(Pictures paired with source code)
++++++++++
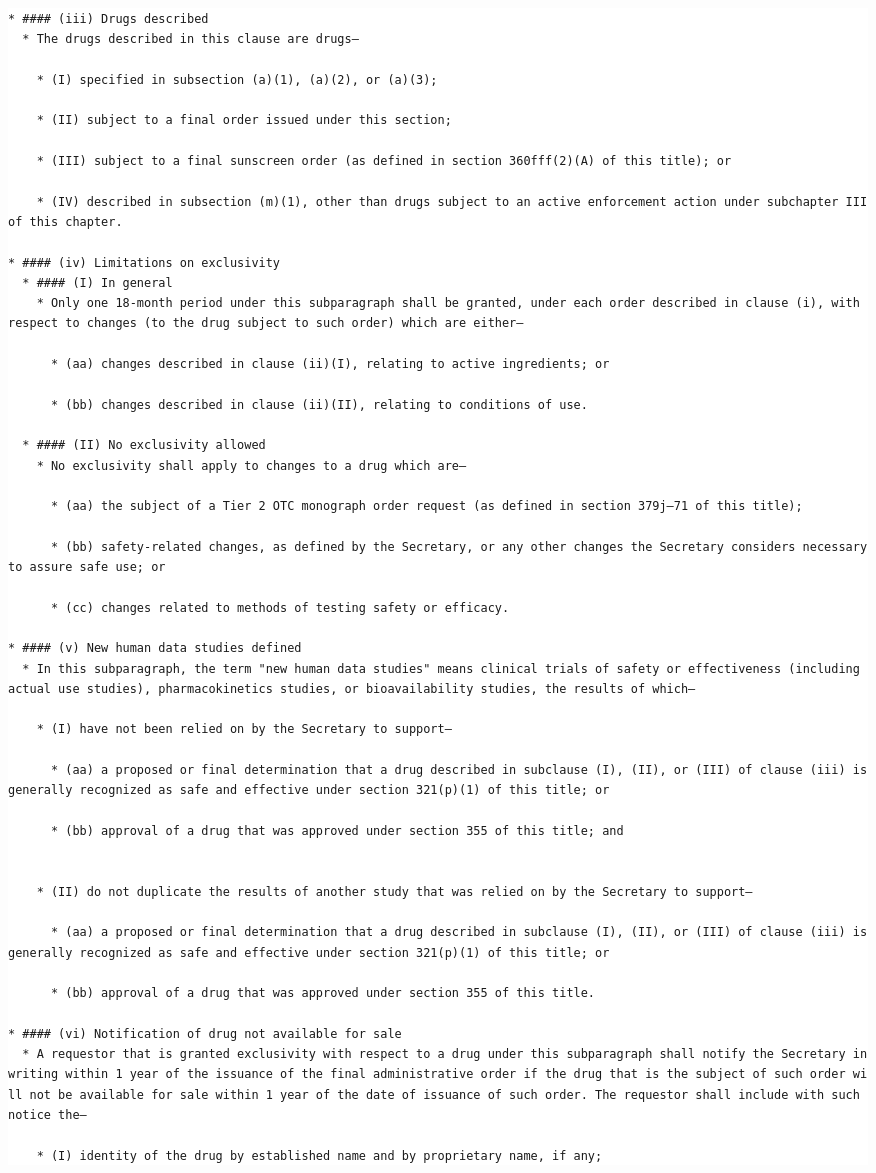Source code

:     * #### (iii) Drugs described
      * The drugs described in this clause are drugs—

        * (I) specified in subsection (a)(1), (a)(2), or (a)(3);

        * (II) subject to a final order issued under this section;

        * (III) subject to a final sunscreen order (as defined in section 360fff(2)(A) of this title); or

        * (IV) described in subsection (m)(1), other than drugs subject to an active enforcement action under subchapter III of this chapter.

    * #### (iv) Limitations on exclusivity
      * #### (I) In general
        * Only one 18-month period under this subparagraph shall be granted, under each order described in clause (i), with respect to changes (to the drug subject to such order) which are either—

          * (aa) changes described in clause (ii)(I), relating to active ingredients; or

          * (bb) changes described in clause (ii)(II), relating to conditions of use.

      * #### (II) No exclusivity allowed
        * No exclusivity shall apply to changes to a drug which are—

          * (aa) the subject of a Tier 2 OTC monograph order request (as defined in section 379j–71 of this title);

          * (bb) safety-related changes, as defined by the Secretary, or any other changes the Secretary considers necessary to assure safe use; or

          * (cc) changes related to methods of testing safety or efficacy.

    * #### (v) New human data studies defined
      * In this subparagraph, the term "new human data studies" means clinical trials of safety or effectiveness (including actual use studies), pharmacokinetics studies, or bioavailability studies, the results of which—

        * (I) have not been relied on by the Secretary to support—

          * (aa) a proposed or final determination that a drug described in subclause (I), (II), or (III) of clause (iii) is generally recognized as safe and effective under section 321(p)(1) of this title; or

          * (bb) approval of a drug that was approved under section 355 of this title; and


        * (II) do not duplicate the results of another study that was relied on by the Secretary to support—

          * (aa) a proposed or final determination that a drug described in subclause (I), (II), or (III) of clause (iii) is generally recognized as safe and effective under section 321(p)(1) of this title; or

          * (bb) approval of a drug that was approved under section 355 of this title.

    * #### (vi) Notification of drug not available for sale
      * A requestor that is granted exclusivity with respect to a drug under this subparagraph shall notify the Secretary in writing within 1 year of the issuance of the final administrative order if the drug that is the subject of such order will not be available for sale within 1 year of the date of issuance of such order. The requestor shall include with such notice the—

        * (I) identity of the drug by established name and by proprietary name, if any;
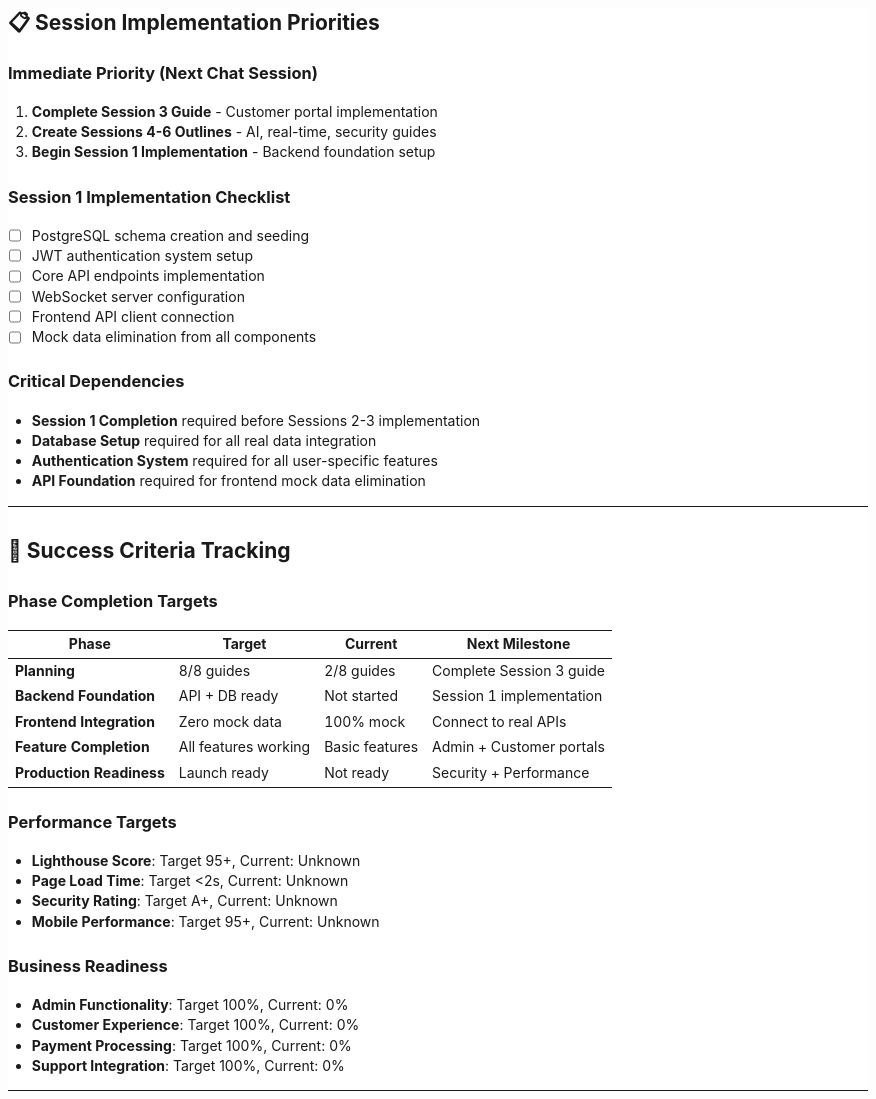 
## 📋 Session Implementation Priorities

### Immediate Priority (Next Chat Session)
1. **Complete Session 3 Guide** - Customer portal implementation
2. **Create Sessions 4-6 Outlines** - AI, real-time, security guides
3. **Begin Session 1 Implementation** - Backend foundation setup

### Session 1 Implementation Checklist
- [ ] PostgreSQL schema creation and seeding
- [ ] JWT authentication system setup
- [ ] Core API endpoints implementation
- [ ] WebSocket server configuration
- [ ] Frontend API client connection
- [ ] Mock data elimination from all components

### Critical Dependencies
- **Session 1 Completion** required before Sessions 2-3 implementation
- **Database Setup** required for all real data integration
- **Authentication System** required for all user-specific features
- **API Foundation** required for frontend mock data elimination

---

## 🎯 Success Criteria Tracking

### Phase Completion Targets
| Phase | Target | Current | Next Milestone |
|-------|--------|---------|----------------|
| **Planning** | 8/8 guides | 2/8 guides | Complete Session 3 guide |
| **Backend Foundation** | API + DB ready | Not started | Session 1 implementation |
| **Frontend Integration** | Zero mock data | 100% mock | Connect to real APIs |
| **Feature Completion** | All features working | Basic features | Admin + Customer portals |
| **Production Readiness** | Launch ready | Not ready | Security + Performance |

### Performance Targets
- **Lighthouse Score**: Target 95+, Current: Unknown
- **Page Load Time**: Target <2s, Current: Unknown  
- **Security Rating**: Target A+, Current: Unknown
- **Mobile Performance**: Target 95+, Current: Unknown

### Business Readiness
- **Admin Functionality**: Target 100%, Current: 0%
- **Customer Experience**: Target 100%, Current: 0%
- **Payment Processing**: Target 100%, Current: 0%
- **Support Integration**: Target 100%, Current: 0%

---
++++++++++
* _WORK INSTRUCTION_: Print every line above once more, exactly. Omit the pictures.

* _EXERCISE ANSWER_:
Source code

:     * #### (iii) Drugs described
      * The drugs described in this clause are drugs—

        * (I) specified in subsection (a)(1), (a)(2), or (a)(3);

        * (II) subject to a final order issued under this section;

        * (III) subject to a final sunscreen order (as defined in section 360fff(2)(A) of this title); or

        * (IV) described in subsection (m)(1), other than drugs subject to an active enforcement action under subchapter III of this chapter.

    * #### (iv) Limitations on exclusivity
      * #### (I) In general
        * Only one 18-month period under this subparagraph shall be granted, under each order described in clause (i), with respect to changes (to the drug subject to such order) which are either—

          * (aa) changes described in clause (ii)(I), relating to active ingredients; or

          * (bb) changes described in clause (ii)(II), relating to conditions of use.

      * #### (II) No exclusivity allowed
        * No exclusivity shall apply to changes to a drug which are—

          * (aa) the subject of a Tier 2 OTC monograph order request (as defined in section 379j–71 of this title);

          * (bb) safety-related changes, as defined by the Secretary, or any other changes the Secretary considers necessary to assure safe use; or

          * (cc) changes related to methods of testing safety or efficacy.

    * #### (v) New human data studies defined
      * In this subparagraph, the term "new human data studies" means clinical trials of safety or effectiveness (including actual use studies), pharmacokinetics studies, or bioavailability studies, the results of which—

        * (I) have not been relied on by the Secretary to support—

          * (aa) a proposed or final determination that a drug described in subclause (I), (II), or (III) of clause (iii) is generally recognized as safe and effective under section 321(p)(1) of this title; or

          * (bb) approval of a drug that was approved under section 355 of this title; and


        * (II) do not duplicate the results of another study that was relied on by the Secretary to support—

          * (aa) a proposed or final determination that a drug described in subclause (I), (II), or (III) of clause (iii) is generally recognized as safe and effective under section 321(p)(1) of this title; or

          * (bb) approval of a drug that was approved under section 355 of this title.

    * #### (vi) Notification of drug not available for sale
      * A requestor that is granted exclusivity with respect to a drug under this subparagraph shall notify the Secretary in writing within 1 year of the issuance of the final administrative order if the drug that is the subject of such order will not be available for sale within 1 year of the date of issuance of such order. The requestor shall include with such notice the—

        * (I) identity of the drug by established name and by proprietary name, if any;
## 📋 Session Implementation Priorities

### Immediate Priority (Next Chat Session)
1. **Complete Session 3 Guide** - Customer portal implementation
2. **Create Sessions 4-6 Outlines** - AI, real-time, security guides
3. **Begin Session 1 Implementation** - Backend foundation setup

### Session 1 Implementation Checklist
- [ ] PostgreSQL schema creation and seeding
- [ ] JWT authentication system setup
- [ ] Core API endpoints implementation
- [ ] WebSocket server configuration
- [ ] Frontend API client connection
- [ ] Mock data elimination from all components

### Critical Dependencies
- **Session 1 Completion** required before Sessions 2-3 implementation
- **Database Setup** required for all real data integration
- **Authentication System** required for all user-specific features
- **API Foundation** required for frontend mock data elimination

---

## 🎯 Success Criteria Tracking

### Phase Completion Targets
| Phase | Target | Current | Next Milestone |
|-------|--------|---------|----------------|
| **Planning** | 8/8 guides | 2/8 guides | Complete Session 3 guide |
| **Backend Foundation** | API + DB ready | Not started | Session 1 implementation |
| **Frontend Integration** | Zero mock data | 100% mock | Connect to real APIs |
| **Feature Completion** | All features working | Basic features | Admin + Customer portals |
| **Production Readiness** | Launch ready | Not ready | Security + Performance |

### Performance Targets
- **Lighthouse Score**: Target 95+, Current: Unknown
- **Page Load Time**: Target <2s, Current: Unknown  
- **Security Rating**: Target A+, Current: Unknown
- **Mobile Performance**: Target 95+, Current: Unknown

### Business Readiness
- **Admin Functionality**: Target 100%, Current: 0%
- **Customer Experience**: Target 100%, Current: 0%
- **Payment Processing**: Target 100%, Current: 0%
- **Support Integration**: Target 100%, Current: 0%

---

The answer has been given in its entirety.